La gestione di una società presuppone un accorgimento particolare sulle questioni fiscali. Specie se l’intenzione fosse quella di modificare l’assetto organico dell’impresa, magari attraverso una scissione societaria parziale.

Un tema che, di recente, ha visto un intervento diretto da parte dell’Agenzia delle Entrate, in merito a una procedura di scissione parziale priva di retrodatazione degli effetti fiscali.
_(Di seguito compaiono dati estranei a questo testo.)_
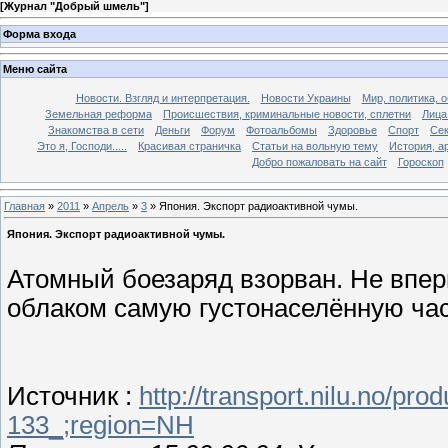
[
Журнал "Добрый шмель"
]
Форма входа
Меню сайта
Новости. Взгляд и интерпретация.
Новости Украины
Мир, политика, 
Земельная реформа
Происшествия, криминальные новости, сплетни
Лица
Знакомства в сети
Деньги
Форум
Фотоальбомы
Здоровье
Спорт
Сек
Это я, Господи.....
Красивая страничка
Статьи на вольную тему
История, а
Добро пожаловать на сайт
Гороскоп
Главная
»
2011
»
Апрель
»
3
» Япония. Экспорт радиоактивной чумы.
Япония. Экспорт радиоактивной чумы.
Атомный боезаряд взорван. Не впер
облаком самую густонаселённую час
Источник :
http://transport.nilu.no/p
133_;region=NH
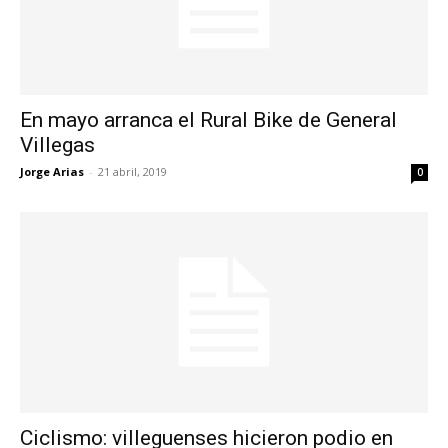
En mayo arranca el Rural Bike de General
Villegas
Jorge Arias
-
21 abril, 2019
0
Ciclismo: villeguenses hicieron podio en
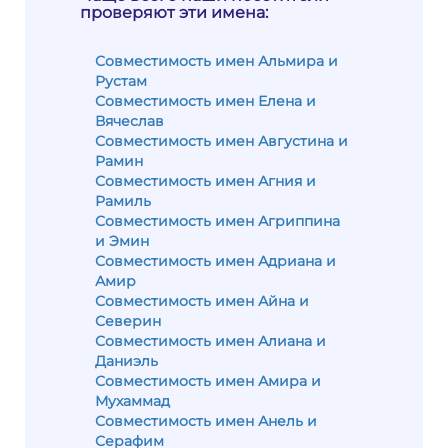
проверяют эти имена:
Совместимость имен Альмира и
Рустам
Совместимость имен Елена и
Вячеслав
Совместимость имен Августина и
Рамин
Совместимость имен Агния и
Рамиль
Совместимость имен Агриппина
и Эмин
Совместимость имен Адриана и
Амир
Совместимость имен Айна и
Северин
Совместимость имен Алиана и
Даниэль
Совместимость имен Амира и
Мухаммад
Совместимость имен Анель и
Серафим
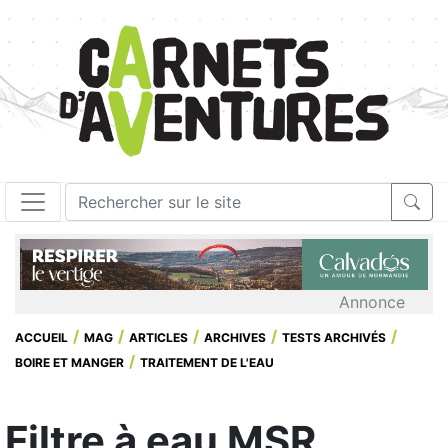
Annonce
ACCUEIL
MAG
ARTICLES
ARCHIVES
TESTS ARCHIVÉS
BOIRE ET MANGER
TRAITEMENT DE L'EAU
Filtre à eau MSR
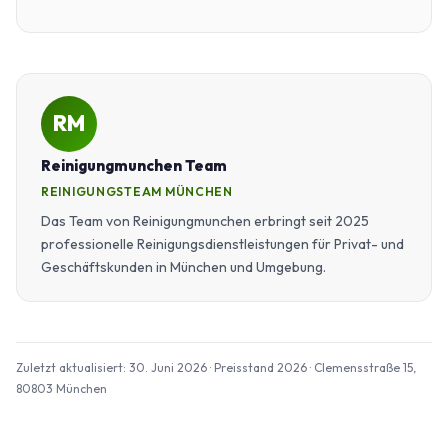
RM
Reinigungmunchen Team
REINIGUNGSTEAM MÜNCHEN
Das Team von Reinigungmunchen erbringt seit 2025
professionelle Reinigungsdienstleistungen für Privat- und
Geschäftskunden in München und Umgebung.
Zuletzt aktualisiert: 30. Juni 2026 · Preisstand 2026 · Clemensstraße 15,
80803 München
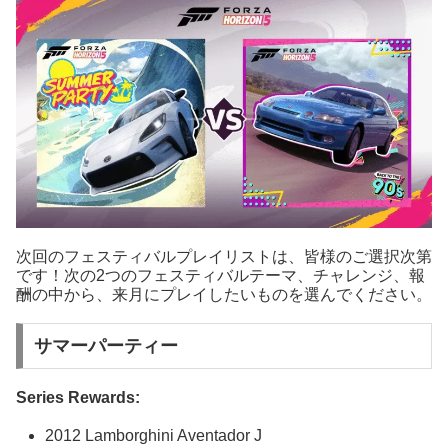
次回のフェスティバルプレイリストは、皆様のご選択次第
です！次の2つのフェスティバルテーマ、チャレンジ、報
酬の中から、来月にプレイしたいものを選んでください。
サマーパーティー
Series Rewards:
2012 Lamborghini Aventador J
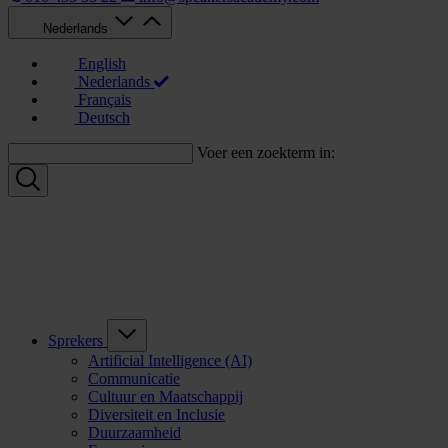
Nederlands
English
Nederlands
Français
Deutsch
Voer een zoekterm in:
Sprekers
Artificial Intelligence (AI)
Communicatie
Cultuur en Maatschappij
Diversiteit en Inclusie
Duurzaamheid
Un pronunciamento importante, dal momento che determina in modo più chiaro sia le procedure che le limitazioni per quella parte societaria scissa della quale si presuppone la sopravvivenza.
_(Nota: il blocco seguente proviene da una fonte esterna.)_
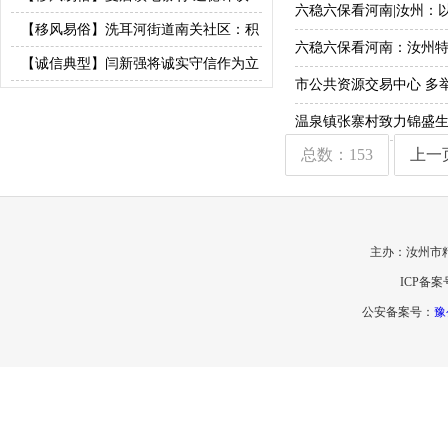
六稳六保看河南|汝州：
保障
破陋习 文明之花绽乡野
【移风易俗】洗耳河街道南关社区：积
六稳六保看河南：汝州
分赋能配基层治理 引领移风易俗新时尚
【诚信典型】闫新强将诚实守信作为立
市公共资源交易中心 多
身之本
温泉镇张寨村致力锦盛生态
总数：153
上一
主办：汝州市
ICP备案
公安备案号：
豫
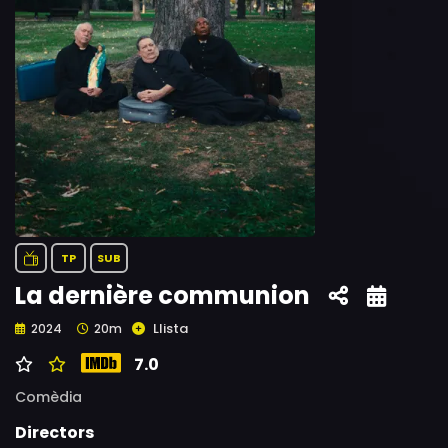
TP
SUB
La dernière communion
Llista
2024
20m
7.0
Comèdia
Directors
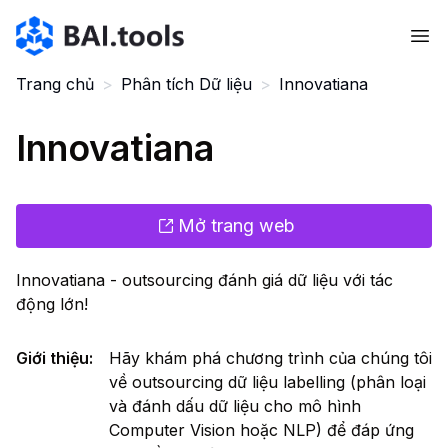
Bai.tools
Trang chủ
>
Phân tích Dữ liệu
>
Innovatiana
Innovatiana
Mở trang web
Innovatiana - outsourcing đánh giá dữ liệu với tác
động lớn!
Giới thiệu
:
Hãy khám phá chương trình của chúng tôi
về outsourcing dữ liệu labelling (phân loại
và đánh dấu dữ liệu cho mô hình
Computer Vision hoặc NLP) để đáp ứng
In generale, una scissione parziale di una società avviene nel momento in cui una parte più o meno rilevante del patrimonio complessivo viene ceduto a una o più società esterne. Tuttavia, tale cessione non compromette l’esistenza della società cedente né l’estinzione del proprio patrimonio, il quale subisce una riduzione proporzionata all’entità della parte alla quale ha rinunciato. La riduzione proporzionale del patrimonio societario non prevede quindi una congiunta del capitale.

Il processo al quale si fa riferimento non è dunque una vendita, né un’estensione del parterre di soci, in quanto a essere ceduta sarà unicamente una parte proporzionale del patrimonio. L’Agenzia delle Entrate, nella fattispecie, ha fissato regole piuttosto stringenti sugli effetti della retrodatazione in merito all’assetto fiscale della parte scissa, ritenendo che l’eventuale perdita emersa durante la fase interinale dovrà essere trattata sul piano soggettivo, in base all’art. 173, 4° comma del Testo unico delle imposte sui redditi (Tuir). In sostanza, faranno fede le quote di patrimonio netto contabile trasferite e rimaste alla parte scissa.
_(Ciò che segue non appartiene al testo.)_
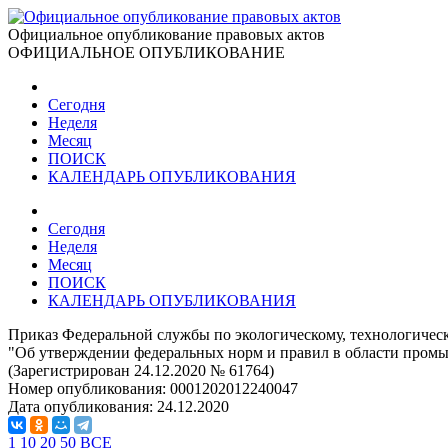
Официальное опубликование правовых актов
ОФИЦИАЛЬНОЕ ОПУБЛИКОВАНИЕ
Сегодня
Неделя
Месяц
ПОИСК
КАЛЕНДАРЬ ОПУБЛИКОВАНИЯ
Сегодня
Неделя
Месяц
ПОИСК
КАЛЕНДАРЬ ОПУБЛИКОВАНИЯ
Приказ Федеральной службы по экологическому, технологическ
"Об утверждении федеральных норм и правил в области промы
(Зарегистрирован 24.12.2020 № 61764)
Номер опубликования:
0001202012240047
Дата опубликования:
24.12.2020
1
10
20
50
ВСЕ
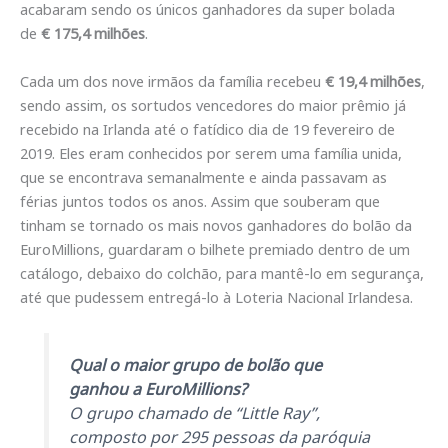
acabaram sendo os únicos ganhadores da super bolada
de
€ 175,4 milhões
.
Cada um dos nove irmãos da família recebeu
€ 19,4 milhões
,
sendo assim, os sortudos vencedores do maior prêmio já
recebido na Irlanda até o fatídico dia de 19 fevereiro de
2019. Eles eram conhecidos por serem uma família unida,
que se encontrava semanalmente e ainda passavam as
férias juntos todos os anos. Assim que souberam que
tinham se tornado os mais novos ganhadores do bolão da
EuroMillions, guardaram o bilhete premiado dentro de um
catálogo, debaixo do colchão, para mantê-lo em segurança,
até que pudessem entregá-lo à Loteria Nacional Irlandesa.
Qual o maior grupo de bolão que
ganhou a EuroMillions?
O grupo chamado de “Little Ray”,
composto por 295 pessoas da paróquia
Scissione societaria parziale: perché l’intervento dell’AdE rende più complesse le procedure

L’intervento dell’Agenzia delle Entrate pone l’operazione di scissione parziale sotto una nuova luce. L’articolo 173 del Testo unico delle imposte sui redditi indica il procedimento come di natura neutrale sul piano fiscale.

Allo stesso modo, sempre in base alla suddetta disciplina, il passaggio di patrimonio della parte scissa non produce, di per sé, una fuoriuscita di quanto trasferito dal regime d’impresa ordinario. A meno che i riceventi non beneficino di una tassazione agevolata. Secondo l’ente, la frazione di perdita trasferita va a integrare quanto previsto dalle limitazioni dell’art. 172 del testo medesimo, chiamando in causa il cosiddetto riporto delle perdite. Ossia, le quote di perdita non utilizzate come compensazione per l’anno d’imposta in corso e, quindi, trasferibili al successivo.

Il nodo critico è quello della soggettività, richiamato dall’AdE, attribuito a una perdita provvisoria e non connessa a un reale periodo di imposta. Nondimeno, a fronte di tale attribuzione, saranno validi i principi di verifica sui limiti imposti al riporto delle perdite citato nell’art. 172 comma 7 del Tuir. In sostanza, il periodo d’imposta interinale seguirebbe un regime fiscale direttamente connesso a un periodo reale. Generando un procedimento più complesso in quanto maggiormente soggetto a verifiche, senza l’assunzione della caratteristica del consolidamento. Come previsto per i casi di scissione societaria parziale senza previsione di retrodatazione.

Riassumendo…

  • L’Agenzia delle Entrate interviene sul processo di scissione societaria parziale, girando la vite sugli effetti fiscali della previsione di retrodatazione.
  • l’ente attribuisce un principio di soggettività a una perdita provvisoria slegata da reali periodi di imposta;
  • tale attribuzione genera un processo di verifica fiscale ordinario, secondo quanto previsto dall’art. 172 del Tuir.